Not all the strange beasts which have left their remains in our "bad lands" are represented by living descendants. The titanotheres, or brontotheridae, for example, a gigantic tribe, offshoots of the same stock which produced the horse and rhinoceros, represented the culmination of a line of descent. They developed rapidly in a geological sense, and flourished about the middle of the tertiary period; then, to use Agassiz's phrase," time fought against them." The story of their evolution has been worked out by Professors Leidy, Marsh, Cope, and H. F. Osborne.

A recent bit of paleontological evidence bearing on the question of the introduction of species is that presented by Dr. J. L. Wortman in connection with the fossil lineage of the edentates.
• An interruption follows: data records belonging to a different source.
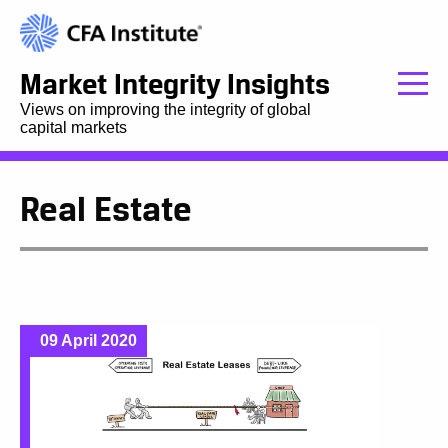
Market Integrity Insights
Views on improving the integrity of global
capital markets
Real Estate
09 April 2020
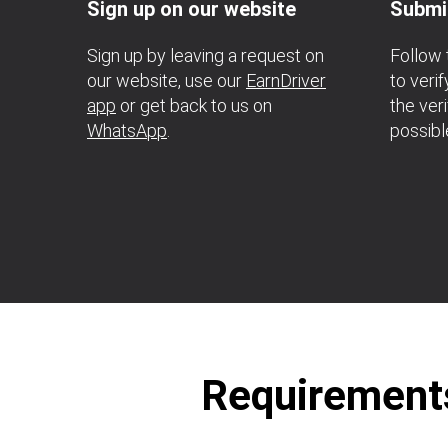
Sign up on our website
Submi
Sign up by leaving a request on
Follow 
our website, use our
EarnDriver
to veri
app
or get back to us on
the ver
WhatsApp
.
possibl
Requirements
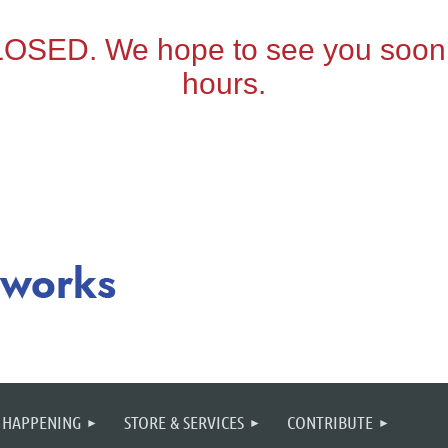
 HAPPENING
STORE & SERVICES
CONTRIBUTE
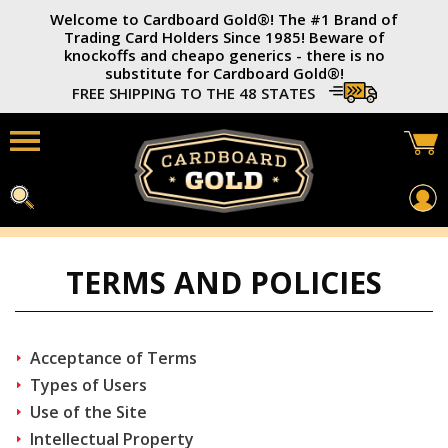
Welcome to Cardboard Gold®️! The #1 Brand of
Trading Card Holders Since 1985! Beware of
knockoffs and cheapo generics - there is no
substitute for Cardboard Gold®️!
FREE SHIPPING TO THE 48 STATES
Home
TERMS AND POLICIES
Card Savers®
3x4 Trading Card Holders
Acceptance of Terms
Soft Card Sleeves
Types of Users
Use of the Site
Photo Top-Loaders
Intellectual Property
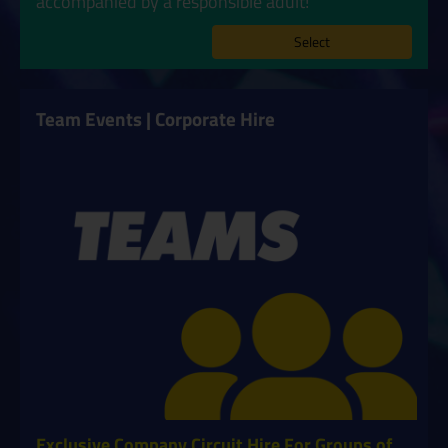
accompanied by a responsible adult!
Select
Team Events | Corporate Hire
Exclusive Company Circuit Hire For Groups of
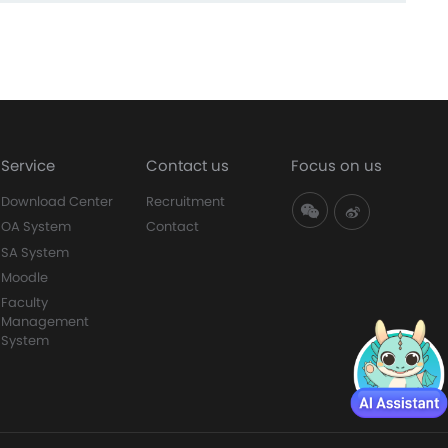
Service
Contact us
Focus on us
Download Center
Recruitment
OA System
Contact
SA System
Moodle
Faculty
Management
System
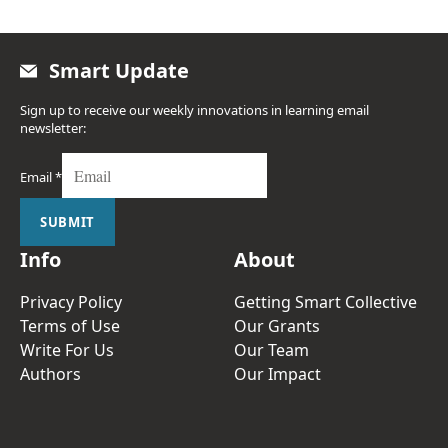
Smart Update
Sign up to receive our weekly innovations in learning email
newsletter:
Email
*
SUBMIT
Info
About
Privacy Policy
Getting Smart Collective
Terms of Use
Our Grants
Write For Us
Our Team
Authors
Our Impact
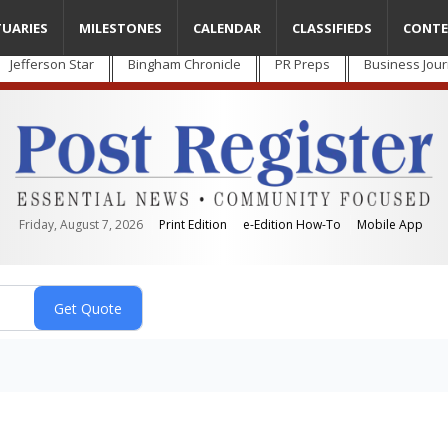
TUARIES
MILESTONES
CALENDAR
CLASSIFIEDS
CONTE
Jefferson Star
Bingham Chronicle
PR Preps
Business Jour
Friday, August 7, 2026
Print Edition
e-Edition How-To
Mobile App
It was suggested by Marsh, in 1877, that these creatures, whose modern representatives are all South American, originated in North America long before the two continents had any land connection. The stages of degeneration by which these animals gradually lost the enamel from their teeth, coming finally to the unique condition of their modern descendants of the sloth tribe, are illustrated by strikingly graded specimens now preserved in the American Museum of Natural History, as shown by Dr. Wortman.

All these and a multitude of other recent observations that cannot be even outlined here tell the same story. With one accord paleontologists of our time regard the question of the introduction of new species as solved. As Professor Marsh has said, "to doubt evolution today is to doubt science; and science is only another name for truth."

Thus the third great battle over the meaning of the fossil records has come to a conclusion. Again there is a truce to controversy, and it may seem to the casual observer that the present stand of the science of fossils is final and impregnable. But does this really mean that a full synopsis of the story of paleontology has been told? Or do we only await the coming of the twentieth-century Lamarck or Darwin, who shall attack the fortified knowledge of to-day with the batteries of a new generalization?